To do:
Can you transcribe the data below word for word, starting at its first line and ending with the line that contains "receberão R$ 682,8", with both of those lines included?

Records:
=== Begin Enclosure ===

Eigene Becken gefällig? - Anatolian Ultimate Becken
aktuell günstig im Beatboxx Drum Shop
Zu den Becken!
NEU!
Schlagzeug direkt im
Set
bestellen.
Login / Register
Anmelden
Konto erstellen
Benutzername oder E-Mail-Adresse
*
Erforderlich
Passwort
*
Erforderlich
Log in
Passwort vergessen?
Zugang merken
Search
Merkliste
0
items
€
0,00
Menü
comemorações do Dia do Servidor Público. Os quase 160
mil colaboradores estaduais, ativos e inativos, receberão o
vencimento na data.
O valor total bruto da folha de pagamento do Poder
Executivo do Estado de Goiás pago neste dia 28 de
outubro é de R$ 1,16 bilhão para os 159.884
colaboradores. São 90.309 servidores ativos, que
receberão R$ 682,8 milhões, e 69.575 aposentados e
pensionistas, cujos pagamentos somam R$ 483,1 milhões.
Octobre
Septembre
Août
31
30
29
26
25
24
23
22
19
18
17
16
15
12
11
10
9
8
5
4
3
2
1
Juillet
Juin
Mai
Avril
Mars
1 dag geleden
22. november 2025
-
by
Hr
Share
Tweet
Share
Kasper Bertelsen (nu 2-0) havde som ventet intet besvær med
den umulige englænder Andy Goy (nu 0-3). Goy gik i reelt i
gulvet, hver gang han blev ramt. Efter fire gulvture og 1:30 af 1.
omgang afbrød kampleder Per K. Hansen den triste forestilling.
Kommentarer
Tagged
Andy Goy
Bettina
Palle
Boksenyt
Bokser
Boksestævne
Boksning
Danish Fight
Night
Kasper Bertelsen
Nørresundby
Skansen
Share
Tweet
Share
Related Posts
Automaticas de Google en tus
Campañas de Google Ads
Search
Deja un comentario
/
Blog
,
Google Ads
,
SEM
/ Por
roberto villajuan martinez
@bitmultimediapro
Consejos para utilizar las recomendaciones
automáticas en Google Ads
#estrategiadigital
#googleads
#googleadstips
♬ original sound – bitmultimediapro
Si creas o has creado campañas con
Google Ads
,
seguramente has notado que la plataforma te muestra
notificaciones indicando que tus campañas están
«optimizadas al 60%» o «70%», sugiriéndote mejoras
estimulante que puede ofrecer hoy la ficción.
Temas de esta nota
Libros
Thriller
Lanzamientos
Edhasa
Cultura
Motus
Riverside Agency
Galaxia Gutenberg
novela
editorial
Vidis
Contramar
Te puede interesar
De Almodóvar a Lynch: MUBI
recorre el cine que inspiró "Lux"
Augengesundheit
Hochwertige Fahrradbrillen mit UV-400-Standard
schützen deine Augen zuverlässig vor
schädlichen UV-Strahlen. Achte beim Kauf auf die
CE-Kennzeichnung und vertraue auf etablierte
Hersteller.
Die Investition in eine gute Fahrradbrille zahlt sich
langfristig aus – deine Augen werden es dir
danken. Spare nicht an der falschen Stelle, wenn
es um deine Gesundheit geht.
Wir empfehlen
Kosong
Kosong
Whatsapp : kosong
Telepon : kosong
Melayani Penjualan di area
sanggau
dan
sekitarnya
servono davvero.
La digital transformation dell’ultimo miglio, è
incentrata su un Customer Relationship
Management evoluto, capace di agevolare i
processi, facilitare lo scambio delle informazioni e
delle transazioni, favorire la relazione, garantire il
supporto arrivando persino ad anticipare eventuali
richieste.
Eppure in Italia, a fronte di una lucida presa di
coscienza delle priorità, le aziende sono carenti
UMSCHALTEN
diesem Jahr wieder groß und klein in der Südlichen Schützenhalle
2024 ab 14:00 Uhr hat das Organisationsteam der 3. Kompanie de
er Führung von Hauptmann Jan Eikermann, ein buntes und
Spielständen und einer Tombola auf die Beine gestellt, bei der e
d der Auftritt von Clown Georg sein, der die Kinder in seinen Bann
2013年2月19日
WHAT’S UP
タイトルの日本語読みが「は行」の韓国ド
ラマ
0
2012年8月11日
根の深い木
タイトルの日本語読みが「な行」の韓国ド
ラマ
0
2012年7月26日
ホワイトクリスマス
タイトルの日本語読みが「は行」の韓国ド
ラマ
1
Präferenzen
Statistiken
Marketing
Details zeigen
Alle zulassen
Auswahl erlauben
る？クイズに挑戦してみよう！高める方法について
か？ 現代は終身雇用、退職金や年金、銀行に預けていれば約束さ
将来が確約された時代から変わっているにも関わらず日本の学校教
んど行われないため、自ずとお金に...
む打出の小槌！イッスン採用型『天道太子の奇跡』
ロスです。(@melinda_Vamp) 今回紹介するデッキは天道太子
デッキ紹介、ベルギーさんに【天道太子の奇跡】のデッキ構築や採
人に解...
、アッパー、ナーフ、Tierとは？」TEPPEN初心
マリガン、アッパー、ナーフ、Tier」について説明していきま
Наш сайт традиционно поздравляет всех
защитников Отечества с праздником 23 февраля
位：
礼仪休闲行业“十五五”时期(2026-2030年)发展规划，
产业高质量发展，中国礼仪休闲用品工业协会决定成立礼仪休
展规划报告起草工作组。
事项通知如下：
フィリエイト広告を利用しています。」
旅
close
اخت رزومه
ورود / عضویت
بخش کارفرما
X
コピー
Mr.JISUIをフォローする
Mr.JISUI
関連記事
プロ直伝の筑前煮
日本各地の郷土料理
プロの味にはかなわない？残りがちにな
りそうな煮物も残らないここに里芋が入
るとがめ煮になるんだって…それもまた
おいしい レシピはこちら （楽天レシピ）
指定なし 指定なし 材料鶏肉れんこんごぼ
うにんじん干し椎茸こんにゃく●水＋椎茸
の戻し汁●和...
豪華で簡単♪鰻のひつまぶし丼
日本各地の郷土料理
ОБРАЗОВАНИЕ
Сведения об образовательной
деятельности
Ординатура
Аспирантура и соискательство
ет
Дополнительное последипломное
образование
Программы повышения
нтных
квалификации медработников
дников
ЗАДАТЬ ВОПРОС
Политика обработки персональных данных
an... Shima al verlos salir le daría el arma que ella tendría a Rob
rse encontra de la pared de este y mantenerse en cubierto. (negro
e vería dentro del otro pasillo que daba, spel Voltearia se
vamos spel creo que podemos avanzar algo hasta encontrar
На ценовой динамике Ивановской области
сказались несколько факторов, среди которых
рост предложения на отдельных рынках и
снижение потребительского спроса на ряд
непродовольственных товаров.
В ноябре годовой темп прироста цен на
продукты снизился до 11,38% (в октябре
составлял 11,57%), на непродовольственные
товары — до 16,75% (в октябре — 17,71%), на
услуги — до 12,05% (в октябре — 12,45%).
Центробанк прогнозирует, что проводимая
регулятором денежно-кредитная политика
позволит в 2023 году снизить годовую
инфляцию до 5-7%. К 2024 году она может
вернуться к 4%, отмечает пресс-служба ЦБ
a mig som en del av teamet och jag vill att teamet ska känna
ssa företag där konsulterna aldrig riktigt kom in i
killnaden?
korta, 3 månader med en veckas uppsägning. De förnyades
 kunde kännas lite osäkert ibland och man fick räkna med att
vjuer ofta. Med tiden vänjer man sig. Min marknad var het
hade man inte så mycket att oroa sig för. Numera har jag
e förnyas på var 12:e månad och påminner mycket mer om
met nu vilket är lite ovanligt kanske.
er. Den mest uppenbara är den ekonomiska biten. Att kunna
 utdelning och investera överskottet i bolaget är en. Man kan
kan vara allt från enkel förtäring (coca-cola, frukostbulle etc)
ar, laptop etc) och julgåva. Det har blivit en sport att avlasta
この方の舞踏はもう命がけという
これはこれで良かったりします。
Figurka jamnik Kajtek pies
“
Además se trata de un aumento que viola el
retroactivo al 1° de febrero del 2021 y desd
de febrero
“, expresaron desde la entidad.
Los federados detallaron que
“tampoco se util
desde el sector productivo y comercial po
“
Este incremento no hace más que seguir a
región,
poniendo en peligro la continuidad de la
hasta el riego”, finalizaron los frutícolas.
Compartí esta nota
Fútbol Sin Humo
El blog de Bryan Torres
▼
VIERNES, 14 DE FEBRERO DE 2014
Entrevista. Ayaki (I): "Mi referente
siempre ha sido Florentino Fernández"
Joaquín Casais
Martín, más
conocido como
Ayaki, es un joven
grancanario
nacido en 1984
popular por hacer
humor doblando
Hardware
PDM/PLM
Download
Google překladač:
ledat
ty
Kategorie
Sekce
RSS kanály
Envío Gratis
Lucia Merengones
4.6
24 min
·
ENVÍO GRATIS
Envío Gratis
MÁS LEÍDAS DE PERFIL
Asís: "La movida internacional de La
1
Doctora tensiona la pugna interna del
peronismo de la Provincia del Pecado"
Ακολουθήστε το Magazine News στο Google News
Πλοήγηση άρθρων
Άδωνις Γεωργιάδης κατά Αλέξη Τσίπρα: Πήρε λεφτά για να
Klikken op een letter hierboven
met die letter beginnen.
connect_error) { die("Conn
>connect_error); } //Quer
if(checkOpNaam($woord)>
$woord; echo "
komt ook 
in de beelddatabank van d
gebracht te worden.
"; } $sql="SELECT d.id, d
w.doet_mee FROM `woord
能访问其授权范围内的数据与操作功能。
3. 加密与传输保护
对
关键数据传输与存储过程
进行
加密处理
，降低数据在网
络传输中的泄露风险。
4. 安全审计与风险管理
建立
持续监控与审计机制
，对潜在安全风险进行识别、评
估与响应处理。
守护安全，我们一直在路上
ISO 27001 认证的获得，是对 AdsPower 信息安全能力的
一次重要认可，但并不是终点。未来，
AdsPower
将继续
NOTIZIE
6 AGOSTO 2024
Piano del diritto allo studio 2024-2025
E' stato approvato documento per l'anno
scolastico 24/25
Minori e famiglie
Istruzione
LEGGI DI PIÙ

=== End Enclosure ===

Response:
Eigene Becken gefällig? - Anatolian Ultimate Becken
aktuell günstig im Beatboxx Drum Shop
Zu den Becken!
NEU!
Schlagzeug direkt im
Set
bestellen.
Login / Register
Anmelden
Konto erstellen
Benutzername oder E-Mail-Adresse
*
Erforderlich
Passwort
*
Erforderlich
Log in
Passwort vergessen?
Zugang merken
Search
Merkliste
0
items
€
0,00
Menü
comemorações do Dia do Servidor Público. Os quase 160
mil colaboradores estaduais, ativos e inativos, receberão o
vencimento na data.
O valor total bruto da folha de pagamento do Poder
Executivo do Estado de Goiás pago neste dia 28 de
outubro é de R$ 1,16 bilhão para os 159.884
colaboradores. São 90.309 servidores ativos, que
receberão R$ 682,8 milhões, e 69.575 aposentados e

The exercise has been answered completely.